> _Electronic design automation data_
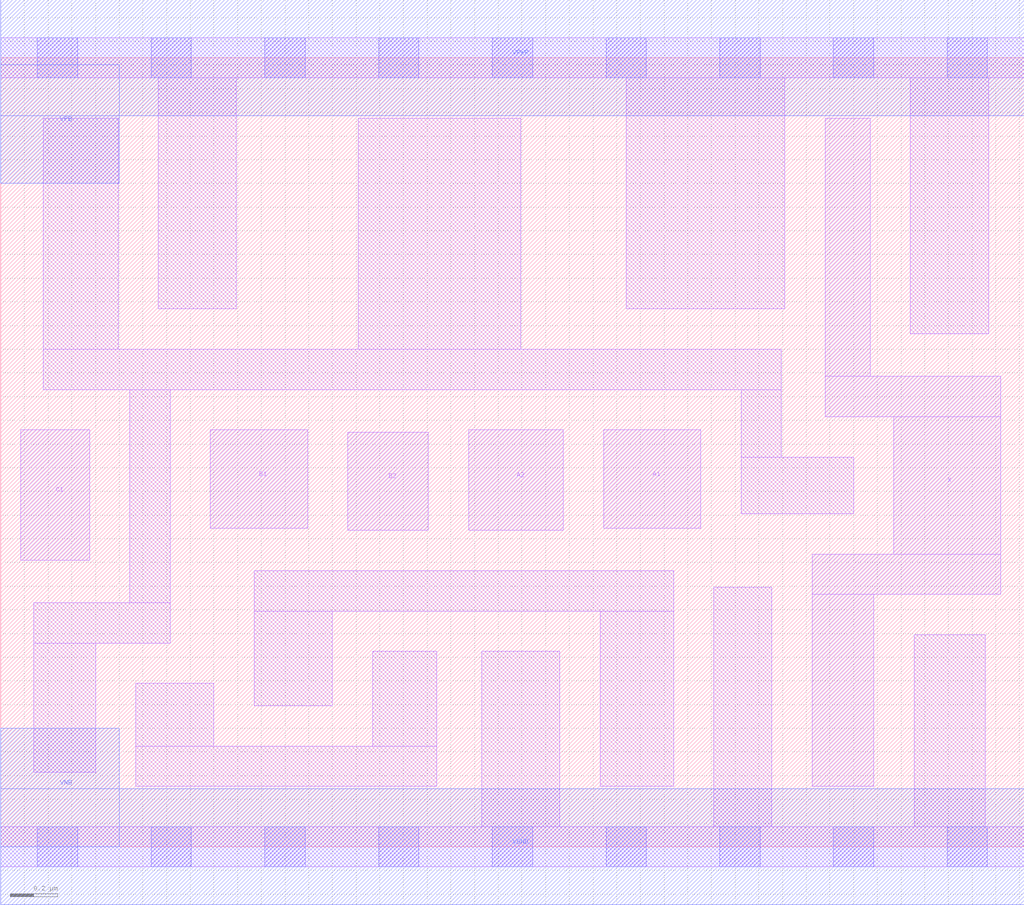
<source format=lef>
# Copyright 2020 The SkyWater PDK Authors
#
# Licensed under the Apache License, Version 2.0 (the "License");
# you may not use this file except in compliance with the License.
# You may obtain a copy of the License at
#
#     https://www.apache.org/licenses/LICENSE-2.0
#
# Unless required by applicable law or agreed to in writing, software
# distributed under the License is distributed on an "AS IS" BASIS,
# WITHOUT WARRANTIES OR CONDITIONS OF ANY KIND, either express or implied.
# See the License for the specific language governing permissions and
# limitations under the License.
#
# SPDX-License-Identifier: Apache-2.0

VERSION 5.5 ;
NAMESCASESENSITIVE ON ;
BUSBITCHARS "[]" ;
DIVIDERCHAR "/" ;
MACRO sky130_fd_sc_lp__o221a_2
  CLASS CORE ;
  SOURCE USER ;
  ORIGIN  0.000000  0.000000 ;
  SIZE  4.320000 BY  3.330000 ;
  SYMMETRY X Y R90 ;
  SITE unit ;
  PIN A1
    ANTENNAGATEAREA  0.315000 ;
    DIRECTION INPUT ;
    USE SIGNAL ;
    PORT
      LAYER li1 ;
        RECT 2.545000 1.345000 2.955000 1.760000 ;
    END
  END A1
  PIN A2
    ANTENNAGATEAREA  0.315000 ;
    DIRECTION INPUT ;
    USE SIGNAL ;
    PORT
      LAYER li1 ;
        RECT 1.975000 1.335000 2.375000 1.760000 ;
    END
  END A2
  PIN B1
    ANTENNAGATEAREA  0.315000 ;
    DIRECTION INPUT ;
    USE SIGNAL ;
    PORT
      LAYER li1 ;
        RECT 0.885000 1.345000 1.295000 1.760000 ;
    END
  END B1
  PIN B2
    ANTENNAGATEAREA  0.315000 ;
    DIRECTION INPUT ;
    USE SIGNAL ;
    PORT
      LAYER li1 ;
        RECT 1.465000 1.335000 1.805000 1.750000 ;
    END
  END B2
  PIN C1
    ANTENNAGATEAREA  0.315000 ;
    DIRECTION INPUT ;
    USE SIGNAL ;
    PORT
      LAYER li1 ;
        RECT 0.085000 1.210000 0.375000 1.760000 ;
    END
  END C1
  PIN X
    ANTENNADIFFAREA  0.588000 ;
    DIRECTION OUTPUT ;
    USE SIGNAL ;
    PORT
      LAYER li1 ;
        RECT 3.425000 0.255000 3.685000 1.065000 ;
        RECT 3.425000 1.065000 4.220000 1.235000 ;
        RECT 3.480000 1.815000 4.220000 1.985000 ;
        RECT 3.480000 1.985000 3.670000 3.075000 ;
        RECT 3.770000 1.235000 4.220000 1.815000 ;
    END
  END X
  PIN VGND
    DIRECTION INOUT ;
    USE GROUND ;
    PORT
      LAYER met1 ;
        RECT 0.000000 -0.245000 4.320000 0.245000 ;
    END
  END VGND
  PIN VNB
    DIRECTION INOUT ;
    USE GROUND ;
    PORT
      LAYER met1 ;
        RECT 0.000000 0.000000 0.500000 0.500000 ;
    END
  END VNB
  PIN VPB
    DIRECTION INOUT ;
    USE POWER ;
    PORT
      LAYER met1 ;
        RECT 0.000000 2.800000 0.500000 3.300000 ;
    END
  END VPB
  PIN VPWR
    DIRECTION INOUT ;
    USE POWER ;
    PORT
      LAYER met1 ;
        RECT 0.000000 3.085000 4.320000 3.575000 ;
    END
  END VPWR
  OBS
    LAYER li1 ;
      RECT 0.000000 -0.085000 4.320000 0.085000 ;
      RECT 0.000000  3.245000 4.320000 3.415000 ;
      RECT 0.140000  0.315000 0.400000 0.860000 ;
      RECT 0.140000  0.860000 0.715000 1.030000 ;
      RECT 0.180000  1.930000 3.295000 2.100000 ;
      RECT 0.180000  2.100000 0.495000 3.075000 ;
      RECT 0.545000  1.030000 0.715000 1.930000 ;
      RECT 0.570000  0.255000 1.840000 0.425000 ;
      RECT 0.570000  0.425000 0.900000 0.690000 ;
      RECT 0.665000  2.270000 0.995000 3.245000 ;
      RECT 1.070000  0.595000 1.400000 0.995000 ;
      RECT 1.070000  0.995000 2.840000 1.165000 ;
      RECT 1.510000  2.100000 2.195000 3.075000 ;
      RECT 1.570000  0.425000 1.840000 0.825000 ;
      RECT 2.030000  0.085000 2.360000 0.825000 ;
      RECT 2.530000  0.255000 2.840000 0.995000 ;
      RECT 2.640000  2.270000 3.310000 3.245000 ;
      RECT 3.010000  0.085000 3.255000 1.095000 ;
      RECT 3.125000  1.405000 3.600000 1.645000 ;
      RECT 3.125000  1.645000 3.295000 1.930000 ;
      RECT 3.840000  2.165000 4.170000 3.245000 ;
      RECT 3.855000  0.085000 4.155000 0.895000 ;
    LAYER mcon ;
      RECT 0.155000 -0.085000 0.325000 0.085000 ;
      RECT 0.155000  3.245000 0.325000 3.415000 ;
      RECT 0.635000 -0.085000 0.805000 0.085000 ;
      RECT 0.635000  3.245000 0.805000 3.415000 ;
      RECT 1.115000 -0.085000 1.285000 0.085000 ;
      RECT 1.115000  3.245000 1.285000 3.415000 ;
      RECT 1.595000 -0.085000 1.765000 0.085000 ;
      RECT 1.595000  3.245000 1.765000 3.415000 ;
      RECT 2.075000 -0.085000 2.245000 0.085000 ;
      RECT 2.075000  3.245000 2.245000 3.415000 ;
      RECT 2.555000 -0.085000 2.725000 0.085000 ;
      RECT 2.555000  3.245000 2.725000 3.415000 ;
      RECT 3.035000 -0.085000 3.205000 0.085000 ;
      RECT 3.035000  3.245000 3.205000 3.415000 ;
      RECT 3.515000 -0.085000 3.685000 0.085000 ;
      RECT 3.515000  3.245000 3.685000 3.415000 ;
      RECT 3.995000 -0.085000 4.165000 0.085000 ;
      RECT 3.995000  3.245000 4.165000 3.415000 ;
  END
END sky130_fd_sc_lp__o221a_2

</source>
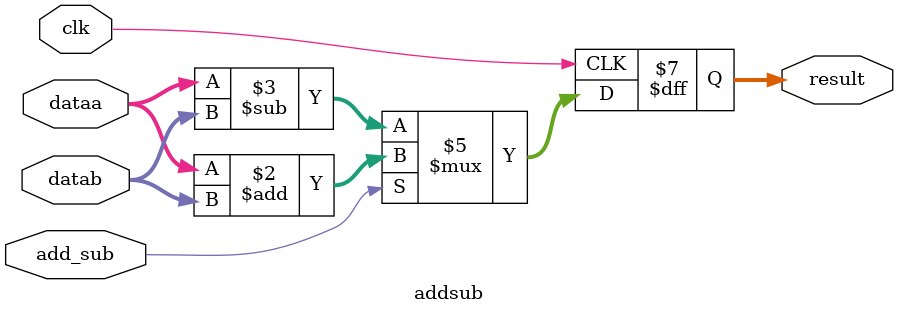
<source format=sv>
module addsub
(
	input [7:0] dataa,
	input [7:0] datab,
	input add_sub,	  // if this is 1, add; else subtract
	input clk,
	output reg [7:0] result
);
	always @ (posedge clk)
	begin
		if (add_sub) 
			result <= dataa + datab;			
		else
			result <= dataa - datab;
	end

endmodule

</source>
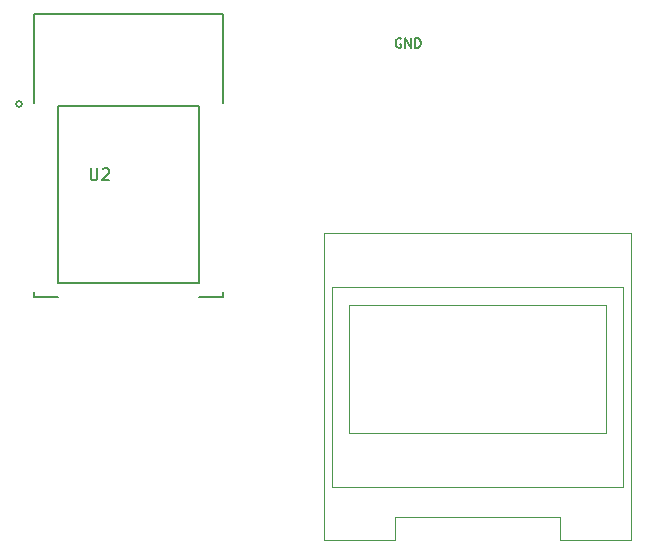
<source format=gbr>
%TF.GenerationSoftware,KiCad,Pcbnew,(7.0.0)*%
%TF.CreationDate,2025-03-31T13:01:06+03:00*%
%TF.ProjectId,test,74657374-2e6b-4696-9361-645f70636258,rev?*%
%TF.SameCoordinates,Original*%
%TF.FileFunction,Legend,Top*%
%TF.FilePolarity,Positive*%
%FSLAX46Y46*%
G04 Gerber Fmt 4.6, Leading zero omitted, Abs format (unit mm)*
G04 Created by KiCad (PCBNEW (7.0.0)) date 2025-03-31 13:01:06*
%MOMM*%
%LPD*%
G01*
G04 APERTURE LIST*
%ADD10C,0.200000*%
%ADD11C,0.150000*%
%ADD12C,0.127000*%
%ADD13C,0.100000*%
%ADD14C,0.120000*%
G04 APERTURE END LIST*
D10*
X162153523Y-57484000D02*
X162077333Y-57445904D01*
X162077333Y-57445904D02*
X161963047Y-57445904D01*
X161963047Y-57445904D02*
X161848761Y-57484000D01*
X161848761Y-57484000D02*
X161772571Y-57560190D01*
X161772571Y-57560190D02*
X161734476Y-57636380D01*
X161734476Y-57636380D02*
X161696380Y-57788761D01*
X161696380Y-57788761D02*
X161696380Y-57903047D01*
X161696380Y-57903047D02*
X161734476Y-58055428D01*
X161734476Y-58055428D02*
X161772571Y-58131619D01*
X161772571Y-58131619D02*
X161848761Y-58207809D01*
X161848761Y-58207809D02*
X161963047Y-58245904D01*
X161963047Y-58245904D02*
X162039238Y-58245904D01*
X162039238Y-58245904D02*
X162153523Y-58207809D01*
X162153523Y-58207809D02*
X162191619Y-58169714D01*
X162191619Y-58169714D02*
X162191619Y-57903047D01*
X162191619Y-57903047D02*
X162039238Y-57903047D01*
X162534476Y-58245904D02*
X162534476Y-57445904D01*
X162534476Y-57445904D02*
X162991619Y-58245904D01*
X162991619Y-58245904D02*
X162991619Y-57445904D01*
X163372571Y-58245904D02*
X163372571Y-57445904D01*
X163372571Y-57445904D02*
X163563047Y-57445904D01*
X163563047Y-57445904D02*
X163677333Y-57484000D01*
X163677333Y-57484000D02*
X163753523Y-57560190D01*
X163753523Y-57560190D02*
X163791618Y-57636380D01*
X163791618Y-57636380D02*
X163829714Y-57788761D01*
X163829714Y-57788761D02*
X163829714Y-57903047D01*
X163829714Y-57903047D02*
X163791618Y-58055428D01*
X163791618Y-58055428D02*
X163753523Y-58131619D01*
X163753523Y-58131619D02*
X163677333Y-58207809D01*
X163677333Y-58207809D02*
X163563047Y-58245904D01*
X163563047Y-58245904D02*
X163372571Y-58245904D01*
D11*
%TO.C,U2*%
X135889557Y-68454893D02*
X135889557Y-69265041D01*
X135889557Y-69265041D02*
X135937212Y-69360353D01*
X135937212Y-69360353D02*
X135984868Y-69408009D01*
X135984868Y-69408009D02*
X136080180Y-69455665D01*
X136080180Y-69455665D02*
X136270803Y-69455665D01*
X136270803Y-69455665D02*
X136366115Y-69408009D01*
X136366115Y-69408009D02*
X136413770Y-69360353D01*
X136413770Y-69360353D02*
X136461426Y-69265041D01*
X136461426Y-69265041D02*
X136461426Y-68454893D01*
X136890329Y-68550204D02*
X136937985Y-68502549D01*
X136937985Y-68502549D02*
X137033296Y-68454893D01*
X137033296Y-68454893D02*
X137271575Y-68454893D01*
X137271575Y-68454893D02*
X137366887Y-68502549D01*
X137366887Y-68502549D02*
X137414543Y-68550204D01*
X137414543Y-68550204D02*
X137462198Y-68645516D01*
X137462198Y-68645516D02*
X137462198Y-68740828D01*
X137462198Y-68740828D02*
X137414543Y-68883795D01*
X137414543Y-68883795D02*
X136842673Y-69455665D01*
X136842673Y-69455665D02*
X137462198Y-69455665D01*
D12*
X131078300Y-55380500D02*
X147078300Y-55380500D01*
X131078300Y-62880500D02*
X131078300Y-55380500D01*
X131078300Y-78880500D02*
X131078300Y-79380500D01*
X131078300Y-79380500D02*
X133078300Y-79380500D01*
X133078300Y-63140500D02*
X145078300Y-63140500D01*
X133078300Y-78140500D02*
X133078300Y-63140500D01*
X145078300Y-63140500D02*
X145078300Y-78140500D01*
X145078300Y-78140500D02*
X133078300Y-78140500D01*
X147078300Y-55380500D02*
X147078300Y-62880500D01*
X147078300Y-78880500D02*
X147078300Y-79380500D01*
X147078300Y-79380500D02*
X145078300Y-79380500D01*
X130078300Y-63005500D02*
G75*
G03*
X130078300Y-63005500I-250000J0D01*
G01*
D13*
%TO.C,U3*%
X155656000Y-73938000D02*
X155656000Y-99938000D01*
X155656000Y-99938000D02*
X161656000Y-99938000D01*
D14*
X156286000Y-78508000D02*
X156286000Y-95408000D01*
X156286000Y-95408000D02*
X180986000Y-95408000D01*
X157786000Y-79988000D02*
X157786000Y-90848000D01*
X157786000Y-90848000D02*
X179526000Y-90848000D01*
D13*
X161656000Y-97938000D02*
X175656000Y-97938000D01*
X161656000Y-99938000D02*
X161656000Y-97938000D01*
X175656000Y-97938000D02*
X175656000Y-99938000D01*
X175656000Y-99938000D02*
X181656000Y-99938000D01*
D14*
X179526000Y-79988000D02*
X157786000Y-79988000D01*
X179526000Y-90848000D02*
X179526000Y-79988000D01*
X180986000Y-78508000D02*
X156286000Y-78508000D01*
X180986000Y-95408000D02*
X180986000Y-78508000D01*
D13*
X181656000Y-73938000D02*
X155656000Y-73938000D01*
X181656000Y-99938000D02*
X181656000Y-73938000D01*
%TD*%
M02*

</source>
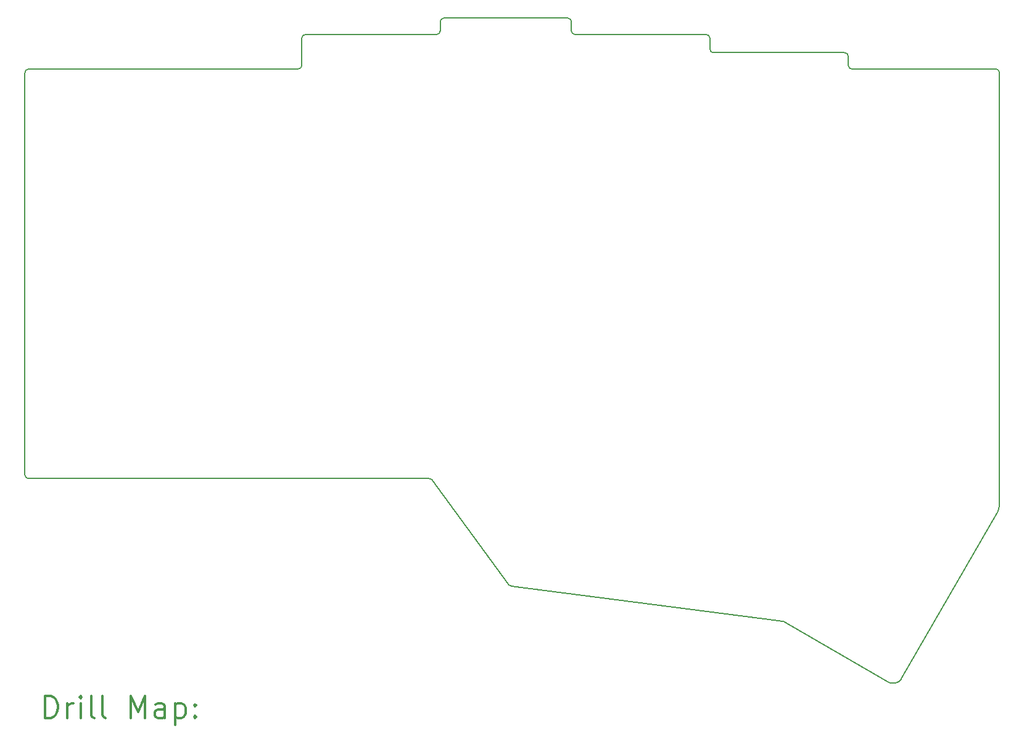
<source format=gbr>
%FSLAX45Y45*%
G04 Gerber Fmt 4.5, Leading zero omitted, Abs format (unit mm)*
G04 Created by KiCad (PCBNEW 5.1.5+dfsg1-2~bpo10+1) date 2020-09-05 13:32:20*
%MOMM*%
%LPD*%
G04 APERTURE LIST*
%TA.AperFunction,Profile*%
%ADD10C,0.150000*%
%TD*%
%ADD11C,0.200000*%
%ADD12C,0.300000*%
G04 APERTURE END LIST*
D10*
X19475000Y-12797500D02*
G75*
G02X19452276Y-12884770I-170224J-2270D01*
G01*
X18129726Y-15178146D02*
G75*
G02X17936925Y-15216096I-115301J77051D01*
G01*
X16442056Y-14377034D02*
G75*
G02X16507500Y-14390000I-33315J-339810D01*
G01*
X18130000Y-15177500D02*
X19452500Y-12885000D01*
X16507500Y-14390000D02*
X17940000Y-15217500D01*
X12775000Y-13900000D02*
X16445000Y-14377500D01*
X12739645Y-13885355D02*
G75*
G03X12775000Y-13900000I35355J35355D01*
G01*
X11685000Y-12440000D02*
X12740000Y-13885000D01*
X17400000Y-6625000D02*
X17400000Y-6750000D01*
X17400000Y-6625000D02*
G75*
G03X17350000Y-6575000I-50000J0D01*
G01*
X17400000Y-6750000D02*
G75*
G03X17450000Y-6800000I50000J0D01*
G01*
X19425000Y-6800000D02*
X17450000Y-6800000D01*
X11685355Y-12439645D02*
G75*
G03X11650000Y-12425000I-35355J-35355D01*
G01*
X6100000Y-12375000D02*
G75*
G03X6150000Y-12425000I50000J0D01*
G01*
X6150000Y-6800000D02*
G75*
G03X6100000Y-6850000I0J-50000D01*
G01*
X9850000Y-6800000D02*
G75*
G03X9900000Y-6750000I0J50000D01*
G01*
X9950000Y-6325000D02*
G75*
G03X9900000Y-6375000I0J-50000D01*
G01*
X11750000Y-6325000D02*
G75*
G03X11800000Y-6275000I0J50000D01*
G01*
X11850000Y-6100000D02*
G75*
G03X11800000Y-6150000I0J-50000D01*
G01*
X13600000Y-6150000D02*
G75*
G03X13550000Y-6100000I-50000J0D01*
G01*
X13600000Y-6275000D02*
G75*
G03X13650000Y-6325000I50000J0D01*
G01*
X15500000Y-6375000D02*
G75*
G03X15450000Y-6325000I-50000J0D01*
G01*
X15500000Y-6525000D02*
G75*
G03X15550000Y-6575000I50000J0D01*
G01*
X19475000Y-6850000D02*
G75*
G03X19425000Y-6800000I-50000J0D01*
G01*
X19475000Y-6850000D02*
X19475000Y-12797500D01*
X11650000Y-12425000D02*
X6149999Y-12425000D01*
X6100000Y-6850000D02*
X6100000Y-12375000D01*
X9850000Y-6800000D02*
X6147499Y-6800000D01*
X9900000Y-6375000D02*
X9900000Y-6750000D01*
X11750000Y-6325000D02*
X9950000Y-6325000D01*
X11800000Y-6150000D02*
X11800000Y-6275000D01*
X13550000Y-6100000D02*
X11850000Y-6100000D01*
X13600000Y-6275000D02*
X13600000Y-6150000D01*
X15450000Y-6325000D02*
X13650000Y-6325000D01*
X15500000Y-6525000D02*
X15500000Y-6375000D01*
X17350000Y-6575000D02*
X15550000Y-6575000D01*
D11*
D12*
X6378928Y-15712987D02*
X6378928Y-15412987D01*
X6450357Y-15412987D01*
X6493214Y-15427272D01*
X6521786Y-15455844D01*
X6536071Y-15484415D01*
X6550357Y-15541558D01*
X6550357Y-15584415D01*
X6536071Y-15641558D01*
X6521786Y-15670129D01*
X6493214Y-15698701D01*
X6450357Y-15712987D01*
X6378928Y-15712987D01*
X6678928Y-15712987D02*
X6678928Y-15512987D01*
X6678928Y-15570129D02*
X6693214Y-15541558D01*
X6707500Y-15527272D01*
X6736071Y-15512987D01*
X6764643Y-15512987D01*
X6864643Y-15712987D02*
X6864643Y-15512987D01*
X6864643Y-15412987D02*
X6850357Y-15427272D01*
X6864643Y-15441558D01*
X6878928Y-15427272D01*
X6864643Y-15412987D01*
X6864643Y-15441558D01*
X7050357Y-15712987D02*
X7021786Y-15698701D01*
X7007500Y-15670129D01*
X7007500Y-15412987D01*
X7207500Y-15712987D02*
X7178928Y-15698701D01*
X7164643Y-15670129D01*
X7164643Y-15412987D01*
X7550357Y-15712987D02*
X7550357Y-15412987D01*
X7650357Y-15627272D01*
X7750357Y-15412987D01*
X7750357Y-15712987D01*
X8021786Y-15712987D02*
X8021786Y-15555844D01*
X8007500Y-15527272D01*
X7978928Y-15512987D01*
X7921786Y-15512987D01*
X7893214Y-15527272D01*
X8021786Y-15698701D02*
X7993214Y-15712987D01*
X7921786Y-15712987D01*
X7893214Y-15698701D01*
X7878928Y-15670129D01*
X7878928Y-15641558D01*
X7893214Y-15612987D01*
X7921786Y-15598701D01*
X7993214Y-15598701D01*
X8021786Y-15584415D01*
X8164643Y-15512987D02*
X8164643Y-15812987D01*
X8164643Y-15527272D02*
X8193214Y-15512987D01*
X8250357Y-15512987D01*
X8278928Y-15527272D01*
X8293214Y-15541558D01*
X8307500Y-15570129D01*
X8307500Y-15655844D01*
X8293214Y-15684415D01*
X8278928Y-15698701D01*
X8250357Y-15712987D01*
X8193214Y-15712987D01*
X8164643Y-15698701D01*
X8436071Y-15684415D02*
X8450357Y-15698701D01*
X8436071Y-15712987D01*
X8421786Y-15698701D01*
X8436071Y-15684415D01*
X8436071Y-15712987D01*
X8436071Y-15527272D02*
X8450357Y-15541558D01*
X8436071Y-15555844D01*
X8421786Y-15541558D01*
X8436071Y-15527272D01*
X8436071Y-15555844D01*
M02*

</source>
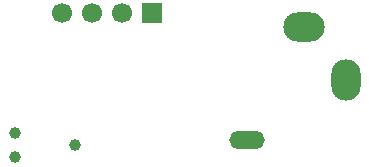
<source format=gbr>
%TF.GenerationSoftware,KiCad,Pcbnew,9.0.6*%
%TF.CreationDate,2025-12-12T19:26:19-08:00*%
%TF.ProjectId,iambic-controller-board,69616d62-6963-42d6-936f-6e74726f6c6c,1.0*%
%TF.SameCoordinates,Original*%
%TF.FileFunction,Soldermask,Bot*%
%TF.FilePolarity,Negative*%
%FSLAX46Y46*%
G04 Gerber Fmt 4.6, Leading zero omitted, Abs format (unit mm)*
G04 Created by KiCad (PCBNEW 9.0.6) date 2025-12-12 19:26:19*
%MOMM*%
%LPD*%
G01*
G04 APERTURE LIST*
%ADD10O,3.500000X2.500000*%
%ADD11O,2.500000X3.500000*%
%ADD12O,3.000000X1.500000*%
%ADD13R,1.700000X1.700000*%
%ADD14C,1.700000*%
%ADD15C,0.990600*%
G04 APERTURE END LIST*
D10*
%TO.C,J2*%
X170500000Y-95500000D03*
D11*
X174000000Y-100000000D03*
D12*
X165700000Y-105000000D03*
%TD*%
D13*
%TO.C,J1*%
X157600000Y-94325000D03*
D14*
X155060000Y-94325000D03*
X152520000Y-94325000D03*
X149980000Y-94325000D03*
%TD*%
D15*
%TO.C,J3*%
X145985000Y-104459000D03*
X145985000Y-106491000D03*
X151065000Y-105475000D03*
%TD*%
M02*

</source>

> _Task to complete_
Within the entries, find all lines holding "ProjectId" and copy each one.

> _Result of this task_
%TF.ProjectId,test,74657374-2e6b-4696-9361-645f70636258,rev?*%
%TF.ProjectId,iambic-controller-board,69616d62-6963-42d6-936f-6e74726f6c6c,1.0*%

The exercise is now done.